There are a lot of eyes on Tesla’s financial situation right now as the company insists it doesn’t plan to raise more money this year and instead, it plans to turn a profit.

Now the company extended its $1.1 billion warehouse loan agreement, which finances the company’s leasing program.

Tesla filed the update with the SEC yesterday.

The updated agreement will enable Tesla to have access to the $1.1 billion warehouse loan agreement for another year.

They wrote in the filing:

On August 16, 2018, certain subsidiaries of Tesla, Inc. (“Tesla”) that are respectively parties to (i) an Amended and Restated Loan and Security Agreement (the “A&R 2016 Warehouse Agreement”) and (ii) a Loan and Security Agreement (the “2017 Warehouse Agreement,” and together with the A&R 2016 Warehouse Agreement, the “Warehouse Agreements”), each dated August 17, 2017 with Deutsche Bank AG, New York Branch as administrative agent and the other parties named therein, entered into an amendment to each of the Warehouse Agreements (together, the “Amendments”).

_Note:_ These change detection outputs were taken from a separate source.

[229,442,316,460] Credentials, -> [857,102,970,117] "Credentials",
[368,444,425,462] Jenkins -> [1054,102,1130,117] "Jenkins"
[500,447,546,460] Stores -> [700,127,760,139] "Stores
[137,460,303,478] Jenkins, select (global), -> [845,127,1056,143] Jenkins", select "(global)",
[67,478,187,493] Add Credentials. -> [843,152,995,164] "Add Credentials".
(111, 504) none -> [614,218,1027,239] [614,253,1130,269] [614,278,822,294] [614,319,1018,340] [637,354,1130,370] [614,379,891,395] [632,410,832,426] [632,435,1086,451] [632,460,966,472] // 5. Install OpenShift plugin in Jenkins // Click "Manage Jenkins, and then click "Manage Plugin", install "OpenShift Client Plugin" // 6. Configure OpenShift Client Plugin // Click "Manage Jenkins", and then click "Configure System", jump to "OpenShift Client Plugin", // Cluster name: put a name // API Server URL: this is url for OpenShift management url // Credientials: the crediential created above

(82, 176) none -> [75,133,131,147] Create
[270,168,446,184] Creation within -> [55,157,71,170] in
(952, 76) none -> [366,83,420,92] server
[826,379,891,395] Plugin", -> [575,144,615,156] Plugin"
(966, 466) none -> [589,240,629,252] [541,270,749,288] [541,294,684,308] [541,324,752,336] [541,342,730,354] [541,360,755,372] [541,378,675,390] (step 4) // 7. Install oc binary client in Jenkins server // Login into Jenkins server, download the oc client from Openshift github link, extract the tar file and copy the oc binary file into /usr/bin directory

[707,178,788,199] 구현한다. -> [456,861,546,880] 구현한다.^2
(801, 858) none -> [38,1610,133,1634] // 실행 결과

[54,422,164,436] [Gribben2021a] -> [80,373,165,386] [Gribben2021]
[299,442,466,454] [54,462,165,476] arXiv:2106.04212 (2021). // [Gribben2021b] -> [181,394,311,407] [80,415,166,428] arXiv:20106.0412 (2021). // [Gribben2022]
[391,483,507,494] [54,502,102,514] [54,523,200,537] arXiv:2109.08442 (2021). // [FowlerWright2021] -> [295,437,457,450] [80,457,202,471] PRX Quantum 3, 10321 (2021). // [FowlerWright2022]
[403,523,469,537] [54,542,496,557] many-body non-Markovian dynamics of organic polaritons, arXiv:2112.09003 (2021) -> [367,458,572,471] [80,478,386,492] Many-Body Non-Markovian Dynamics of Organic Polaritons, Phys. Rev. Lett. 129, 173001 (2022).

Among other changes, the Amendments extended the borrowing availability date under the Warehouse Agreements from August 17, 2018 to August 16, 2019 and extended the maturity date of the Warehouse Agreements from September 2019 to September 2020. The aggregate lender commitment, which is shared between the Warehouse Agreements, remains unchanged at $1.1 billion.

Last year, Tesla increased its borrowing capacity under the agreement by $500 million.

The agreement has been financing Tesla’s lease program, which has become increasingly important in recent years.

Model 3 is still not available under Tesla’s lease program since it would increase Tesla cash needs, which the company is trying to limit as it attempts to become profitable by the end of the year.

Back in June, Elon Musk said that Tesla will start offering Model 3 leases in ‘6 to 9 months’.

Tesla lost over $700 million last quarter. The automaker still had over $2.2 billion in cash and cash equivalent, but it also had about $10 billion in long-term debt.

Musk wants to turn things around during the second half of the year by turning a profit.